16 January 2025

Empowering women: the unfinished business of financial inclusion

 

Roobini Giva, Policy Analyst, Alliance for Financial Inclusion

According to the World Bank, only 76% of women globally had access to a bank account in 2021, compared to 83% of men. Hundreds of millions of women remain excluded from financial systems, limiting their ability to save, invest, improve their lives, and lift families and communities out of poverty.

Studies show that when women have control over their finances, the ripple effects are transformative. So how can we close the financial inclusion gender gap?

A critical starting point is to recognize that financial inclusion is becoming less about access, and more about control. Imagine having a bank account but requiring permission to use it, or being unable to make informed decisions due to a lack of financial literacy. Empowerment only comes when women can wield control over their finances confidently and independently.

Encouragingly, around the world, Alliance for Financial Inclusion members are successfully tackling the gender gap from various angles. Both Bangladesh Bank and the National Bank of Rwanda have mandated the collection and reporting of sex-disaggregated data, enabling the creation of targeted policies that improve women’s access to finance. In Kenya, the Central Bank has facilitated the development of mobile-based credit platforms tailored to WMSMEs, improving their access to working capital. In the Philippines, the Bangko Sentral ng Pilipinas has worked to improve women’s financial literacy through community outreach programs and private-sector partnerships, which in turn promotes the adoption of savings products and credit solutions tailored to women’s specific needs.

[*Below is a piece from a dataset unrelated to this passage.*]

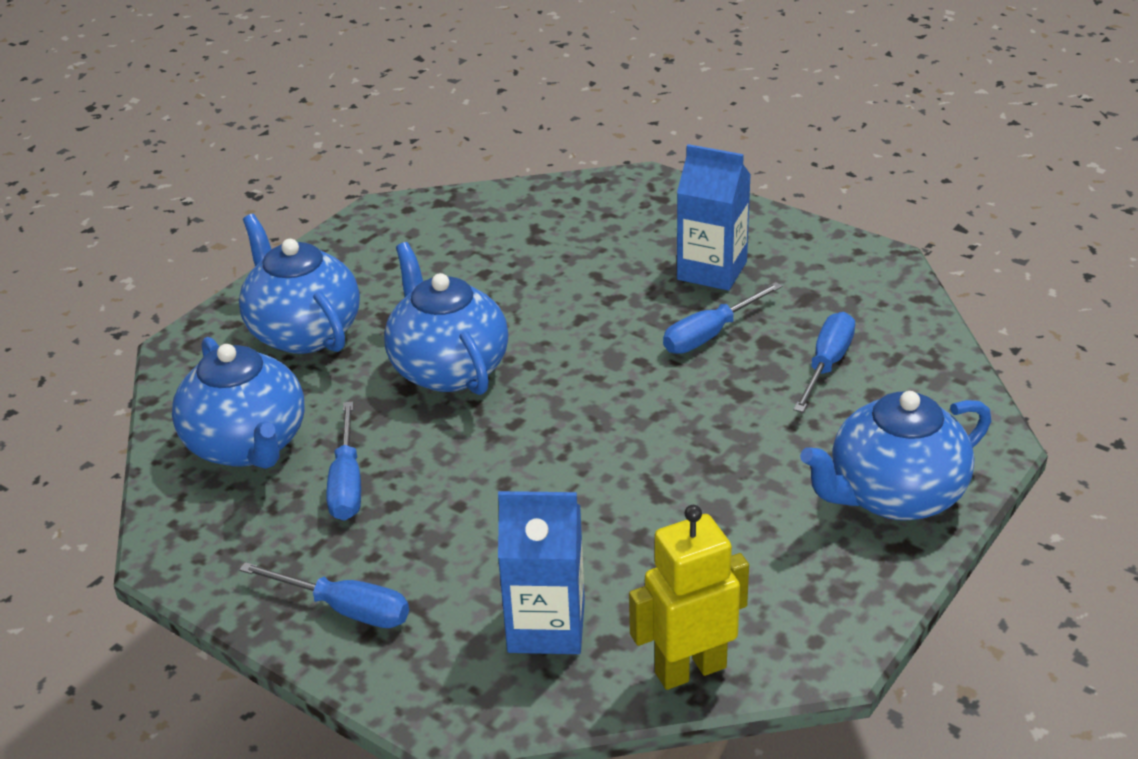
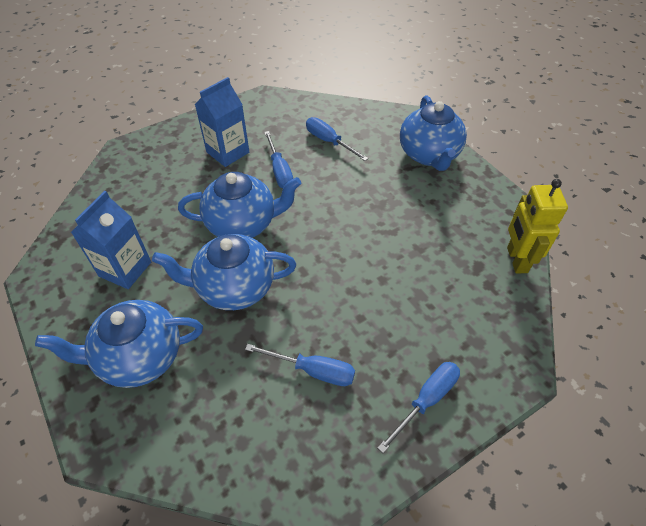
camera: 70 degrees left, 15 degrees up
blue teapot [172,337,305,469] -> blue teapot moved to [178,172,301,238]
blue carton [498,491,585,654] -> blue carton moved to [71,191,151,289]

AFI’s recently published Policy Model for Gender Inclusive Finance serves to guide regulators and policymakers in fostering greater financial inclusion for women, highlighting successful policies and interventions.

How can we further accelerate progress?

To bridge the financial inclusion gap, targeted and bold actions are essential:

  1. Design for Women: Develop financial tools that cater specifically to women’s needs, from flexible credit terms for small businesses to savings products aligned with household financial cycles.
  2. Enhance Financial Literacy: Comprehensive programs that go beyond the basics, empowering women to make informed financial decisions and take calculated risks.
  3. Increase Women in Leadership: Representation matters. When women occupy leadership roles in financial institutions, policies and products become more inclusive.
  4. Challenge Cultural Norms: Social norms that limit women’s financial autonomy must be addressed through community-driven initiatives, education, and advocacy.
  5. Measure What Matters: Move beyond measuring access, to focus on outcomes, such as women’s financial confidence and their ability to use financial services effectively.

By committing to policies and practices that prioritize women’s financial empowerment, we can dismantle barriers and create a world where every woman can access, control, and benefit from financial services. This is not just a moral imperative – it’s a key component of sustainable economic and social transformation.